Luiz Inácio Lula da Silva já havia deixado o Chile quando começou a sessão de encerramento da cúpula, aquela em que se produziu o maior "hit" recente de som para celular, o "Por qué no te callas?", que o rei da Espanha, Juan Carlos, dirigiu ao presidente da Venezuela, Hugo Chávez.
A frase foi apenas o coroamento de um intenso debate conceitual e ideológico, que começou quando o presidente da Costa Rica, Oscar Arias, introduziu dois temas que desagradam a Chávez.
Criticou os "gastos excessivos com defesa no continente", que, segundo sua concepção, comprometem outros investimentos mais úteis, na área social -não mencionou a Venezuela, mas o país de Chávez é o suspeito de turno em matéria de corrida armamentista na América Latina. Arias ainda defendeu o livre comércio, mencionando o tratado com os EUA, recém-aprovado em plebiscito em seu país, e a abertura econômica.

Paramilitar
Seguiu-se Evo Morales (Bolívia), que tomou o caminho oposto. Defendeu o controle do Estado sobre os recursos naturais e ainda emendou: "Sou a favor do controle de muito mais coisas", citando serviços básicos (água, eletricidade e transportes) que "não podem ficar em mãos do setor privado".

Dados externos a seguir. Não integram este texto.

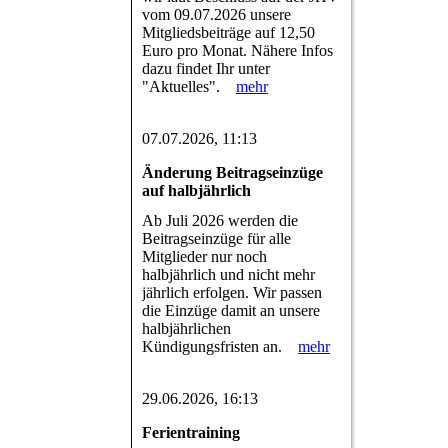
vom 09.07.2026 unsere
Mitgliedsbeiträge auf 12,50
Euro pro Monat. Nähere Infos
dazu findet Ihr unter
"Aktuelles".
mehr
07.07.2026, 11:13
Änderung Beitragseinzüge
auf halbjährlich
Ab Juli 2026 werden die
Beitragseinzüge für alle
Mitglieder nur noch
halbjährlich und nicht mehr
jährlich erfolgen. Wir passen
die Einzüge damit an unsere
halbjährlichen
Kündigungsfristen an.
mehr
29.06.2026, 16:13
Ferientraining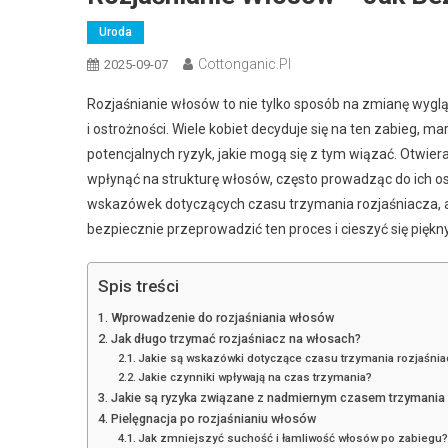
Uroda
Cottonganic.pl
2025-09-07
Rozjaśnianie włosów to nie tylko sposób na zmianę wygl
i ostrożności. Wiele kobiet decyduje się na ten zabieg, 
potencjalnych ryzyk, jakie mogą się z tym wiązać. Otwie
wpłynąć na strukturę włosów, często prowadząc do ich osł
wskazówek dotyczących czasu trzymania rozjaśniacza, a
bezpiecznie przeprowadzić ten proces i cieszyć się pię
Spis treści
Wprowadzenie do rozjaśniania włosów
Jak długo trzymać rozjaśniacz na włosach?
Jakie są wskazówki dotyczące czasu trzymania rozjaśni
Jakie czynniki wpływają na czas trzymania?
Jakie są ryzyka związane z nadmiernym czasem trzymania 
Pielęgnacja po rozjaśnianiu włosów
Jak zmniejszyć suchość i łamliwość włosów po zabiegu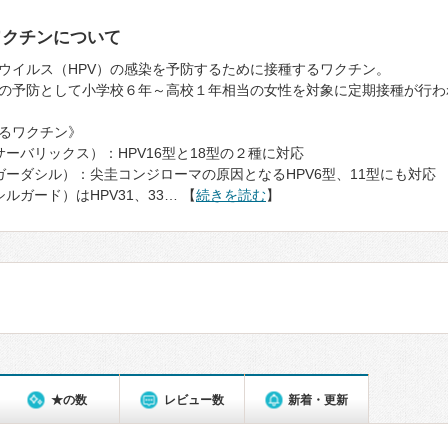
ワクチンについて
ウイルス（HPV）の感染を予防するために接種するワクチン。
の予防として小学校６年～高校１年相当の女性を対象に定期接種が行わ
るワクチン》
サーバリックス）：HPV16型と18型の２種に対応
ガーダシル）：尖圭コンジローマの原因となるHPV6型、11型にも対応
ルガード）はHPV31、33… 【
続きを読む
】
★の数
レビュー数
新着・更新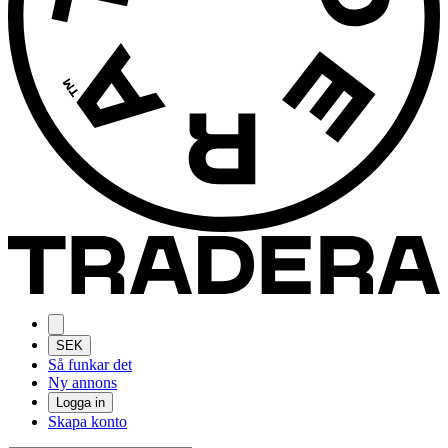
SEK
Så funkar det
Ny annons
Logga in
Skapa konto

O presidente da Bolívia introduziu então o tema da conspiração contra o seu governo, usando uma foto do embaixador dos EUA na Bolívia ao lado de um paramilitar colombiano, tomada durante uma feira em Santa Cruz de la Sierra.
Para Morales -que estava ao lado do colombiano Álvaro Uribe-, não teria sido um encontro casual, mas uma evidência de uma conspiração em que os paramilitares colombianos estariam preparando milícias para derrubar o seu governo.
O orador seguinte foi o presidente do governo espanhol, o socialista José Luis Rodríguez Zapatero, que defendeu a abertura econômica. "Nada nos faz entender, de antemão, que o modelo estatizante é o mais adequado", afirmou.
Falou da integração européia como um modelo a ser seguido. Mas sua intervenção, aos ouvidos de delegados que não participaram do debate, "veio com pinceladas paternalistas".
A vez seguinte foi de Chávez, que criticou, com a sua oratória explosiva, o livre comércio, tratado como "instrumento de exploração". O venezuelano concordou com Morales quanto à suposta ou real ameaça conspiratória, incluindo empresas privadas na trama.
Nesse ponto, repetiu uma frase (de Che Guevara) que já havia usado em outros momentos: previu que a América Latina se transformaria em "vários Vietnãs", na hipótese de derrubada de seu governo ou do de Morales. "Esse é o sentido da história", disparou.
Foi nesse ponto que Chávez atacou José María Aznar, o antecessor de Zapatero como presidente do governo espanhol, chamando-o de "fascista".
Zapatero pediu a palavra a Bachelet, presidente da sessão, como anfitriã, para defender Aznar, por mais que tenha com ele tremendas divergências político-ideológicas. Exigiu respeito a um governante "eleito pelo povo espanhol".
Chávez, mesmo com o microfone desligado, insistia em contra-atacar, em voz alta, interrompendo uma e outra vez o governante espanhol, até que o rei Juan Carlos saiu-se com o "Por qué no te callas?".

Gota d'água
A Folha ouviu de diplomatas alheios ao bate-boca que a irritação do rei, naquele momento, foi mais com a descortesia de Chávez, insistindo em interromper Zapatero, do que com os seus conceitos.
O que definitivamente tirou o rei do sério foi a fala do nicaragüense Daniel Ortega. Acusou o embaixador espanhol em Manágua de estar se reunindo com opositores para "fazer proselitismo" contra ele, que foi revolucionário de esquerda mas hoje governa em aliança com a extrema-direita.
O chanceler espanhol Miguel Ángel Moratinos fez cara de quem duvidava da versão, o que levou Ortega, a sério ou brincando, a dizer que não descartava a hipótese de que tanto o rei como Moratinos tivessem ações das empresas envolvidas na suposta conspiração.
O rei levantou-se e deixou a sala. Bachelet foi atrás dele, mas só conseguiu trazê-lo de volta para a sessão de encerramento. Terminada a cerimônia, Ortega foi conversar com o rei. O jornal espanhol "El País" diz que ele pediu desculpas, mas as fontes da Folha estavam longe demais da conversa para confirmar.